I will definitely be up for another visit in the spring or the summer, for a walk among the fields, and the Balruddery Den down below.
You can find out all about the project on their website. There are also a lot of information boards scattered about the farm, which is open to the public.
Cool crops: Beans and Peas
by Andrea Roach
In Scotland we are famous for growing a few things. Cereals, mainly for whisky production. And potatoes are grown because they are in high demand and easy to cook with. Unfortunately, they reek havoc on our soils and are at huge risk to an increasing number of pathogens in our changing climate. Yet, we import a huge amount of beans and pulses.

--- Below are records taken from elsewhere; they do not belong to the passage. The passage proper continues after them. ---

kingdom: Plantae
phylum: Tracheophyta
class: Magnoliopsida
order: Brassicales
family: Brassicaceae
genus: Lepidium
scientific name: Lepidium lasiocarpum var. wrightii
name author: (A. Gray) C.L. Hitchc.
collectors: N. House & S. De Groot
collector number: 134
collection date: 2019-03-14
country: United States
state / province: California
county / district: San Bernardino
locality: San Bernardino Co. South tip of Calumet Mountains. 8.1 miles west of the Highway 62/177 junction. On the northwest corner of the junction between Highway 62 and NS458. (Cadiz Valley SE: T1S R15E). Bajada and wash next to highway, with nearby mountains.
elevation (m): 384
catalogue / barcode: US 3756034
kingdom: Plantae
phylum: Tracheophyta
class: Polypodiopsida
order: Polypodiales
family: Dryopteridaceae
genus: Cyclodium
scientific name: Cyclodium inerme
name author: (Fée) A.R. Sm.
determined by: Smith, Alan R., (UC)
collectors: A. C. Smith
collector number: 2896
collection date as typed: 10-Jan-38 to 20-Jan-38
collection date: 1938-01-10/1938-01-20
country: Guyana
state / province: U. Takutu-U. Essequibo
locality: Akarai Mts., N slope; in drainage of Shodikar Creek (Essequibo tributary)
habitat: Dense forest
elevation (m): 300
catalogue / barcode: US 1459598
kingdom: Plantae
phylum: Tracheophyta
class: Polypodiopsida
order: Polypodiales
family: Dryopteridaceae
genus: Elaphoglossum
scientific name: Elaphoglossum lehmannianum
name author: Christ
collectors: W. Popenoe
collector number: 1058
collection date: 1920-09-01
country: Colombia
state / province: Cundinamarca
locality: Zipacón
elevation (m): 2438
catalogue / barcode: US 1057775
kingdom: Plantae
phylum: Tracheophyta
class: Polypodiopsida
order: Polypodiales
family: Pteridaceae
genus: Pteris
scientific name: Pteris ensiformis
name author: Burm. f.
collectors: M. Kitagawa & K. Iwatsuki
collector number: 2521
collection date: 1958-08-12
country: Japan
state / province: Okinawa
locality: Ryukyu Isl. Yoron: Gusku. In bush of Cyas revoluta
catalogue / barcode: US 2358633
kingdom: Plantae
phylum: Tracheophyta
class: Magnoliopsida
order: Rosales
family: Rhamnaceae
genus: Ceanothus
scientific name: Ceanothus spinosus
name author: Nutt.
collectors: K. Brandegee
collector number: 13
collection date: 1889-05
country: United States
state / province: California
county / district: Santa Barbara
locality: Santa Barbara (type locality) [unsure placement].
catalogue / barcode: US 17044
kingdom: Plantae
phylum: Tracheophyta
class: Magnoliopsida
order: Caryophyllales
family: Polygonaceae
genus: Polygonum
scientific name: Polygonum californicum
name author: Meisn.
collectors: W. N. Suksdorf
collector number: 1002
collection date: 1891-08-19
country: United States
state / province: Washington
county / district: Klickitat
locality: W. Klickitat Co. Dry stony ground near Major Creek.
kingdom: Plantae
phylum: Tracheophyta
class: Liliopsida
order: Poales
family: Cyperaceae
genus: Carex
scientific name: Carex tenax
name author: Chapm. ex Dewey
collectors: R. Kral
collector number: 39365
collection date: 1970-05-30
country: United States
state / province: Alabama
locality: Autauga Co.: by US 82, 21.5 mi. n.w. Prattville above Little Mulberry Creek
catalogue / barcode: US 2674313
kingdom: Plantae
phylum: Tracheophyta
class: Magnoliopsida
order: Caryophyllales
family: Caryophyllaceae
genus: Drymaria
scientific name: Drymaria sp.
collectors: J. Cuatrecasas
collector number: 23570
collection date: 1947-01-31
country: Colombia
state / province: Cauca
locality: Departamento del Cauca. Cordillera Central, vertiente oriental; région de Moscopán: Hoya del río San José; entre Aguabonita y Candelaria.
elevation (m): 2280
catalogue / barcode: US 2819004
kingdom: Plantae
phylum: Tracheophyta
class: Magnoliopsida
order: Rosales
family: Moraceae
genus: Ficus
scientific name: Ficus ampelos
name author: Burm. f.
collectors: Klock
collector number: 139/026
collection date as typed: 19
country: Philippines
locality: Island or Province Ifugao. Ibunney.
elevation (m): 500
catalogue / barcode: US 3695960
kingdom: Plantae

Dr Pete Iannetta and his research team at James Hutton is looking to see what else we can grow domestically. And like his coffee mug reads: “I heart’s Beans”, well, he loves beans.
Why beans are so good? Yes, they are delicious, healthy and packed with protein and carbohydrate. What makes them more exceptional than other crops is their ability to improve the quality of soils in food production as beans and other legumes add nitrogen to the soil. You can grow them without having to add fertilizers that can cause problems to the water run off. What I found interesting was that by intercropping beans with wheat, more nitrogen is additionally fed to the beans by the wheat and vice versa. Both the wheat and the beans produce a better yield for growing together; it is not a one way street here thanks to the working in the soils.
The team are also looking closely at the waste product of beans for animal feed to reduce imports and their potential for more sustainable drinks such as a pea gin or bean beer. Pea gin, for instance is carbon neutral as supposed to a wheat gin that has a carbon cost of 2.3kg of CO2 per 70 ml bottle.